▸ **Текст для чтения**
В канун 25-летия событий конституционного кризиса октября 1993 года, который привел к вооруженному противостоянию на улицах Москвы, «Газета.Ru» продолжает публикацию серии интервью с участниками и очевидцами. О своем видении произошедшего рассказывает занимавший на тот момент пост советника президента России по политическим вопросам Сергей Станкевич.
— Как вы, спустя 25 лет, оцениваете эти трагические события?. Изменились ли ваши оценки произошедшего?
— Это, безусловно, огромная трагедия. Это была трехдневная гражданская война в Москве, надеюсь, последняя гражданская война в истории России.
Это острейший конституционно-политический кризис, который мог быть вполне разрешен парламентским путем. Но он перешел в гражданскую войну из-за недоговороспособности сторон, из-за фатального упрямства и вследствие серии провокаций.
Но, хотя неправовым образом действовали обе стороны, я всегда исхожу, как историк, в анализе того рода событий из того, кто был на стороне истории, а кто пытался встать поперек хода истории. В данном случае, на правильной стороне истории, конечно, стоял Кремль. А его оппоненты пытались встать поперек хода истории.
Важнейшей задачей для страны было тогда закрепить произошедшие политические перемены в конституционном акте. Это было крайне важно. Потому что сохранявшаяся еще советская Конституция, в которую поспешно и хаотично вносили поправки, превращалась в лоскутное одеяло, в такой рваный парус, который можно было повернуть в любую сторону.
И в центре этого конституционно-политического кризиса был такой необычный для нормального цивилизованного государства орган, как Съезда народных депутатов.
Съезд народных депутатов был уместным и правильным именно как своеобразный Земский собор, как такое разовое событие, который собирается в определенный критический период, принимает важные решения и расходится. Дальше должны работать не чрезвычайные, а обычные органы государственной власти.
Но Съезд народных депутатов был абсолютно всевластный, ничем не ограниченный орган, по сути, отрицавший сам принцип разделения властей. Он обладал полномочиями в любое время рассмотреть любой вопрос и принять фактически окончательное решение.
— Но действовавшая тогда Конституция РСФСР 1977 года уже была вычищена от коммунистических догм и там были признаны и частная собственность, и свобода слова и печати.

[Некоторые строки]
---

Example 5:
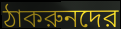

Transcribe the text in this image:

ঠাকরুনদেরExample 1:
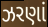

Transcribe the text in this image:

ઝરણાં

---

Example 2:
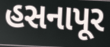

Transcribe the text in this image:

હસનાપૂર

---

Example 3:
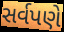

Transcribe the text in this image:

સર્વપણે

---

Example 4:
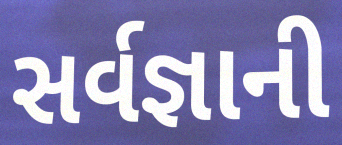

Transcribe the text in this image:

સર્વજ્ઞાની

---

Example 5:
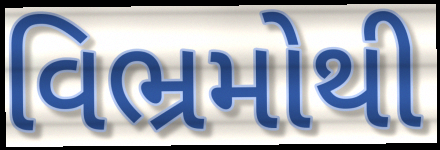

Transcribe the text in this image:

વિભ્રમોથીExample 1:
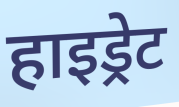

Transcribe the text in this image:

▸ **Условие задания**
Какой пост занимал Сергей Станкевич во время событий октября 1993 года, согласно интервью о конституционном кризисе?

▸ **Ответ**
Пост советника президента России по политическим вопросам.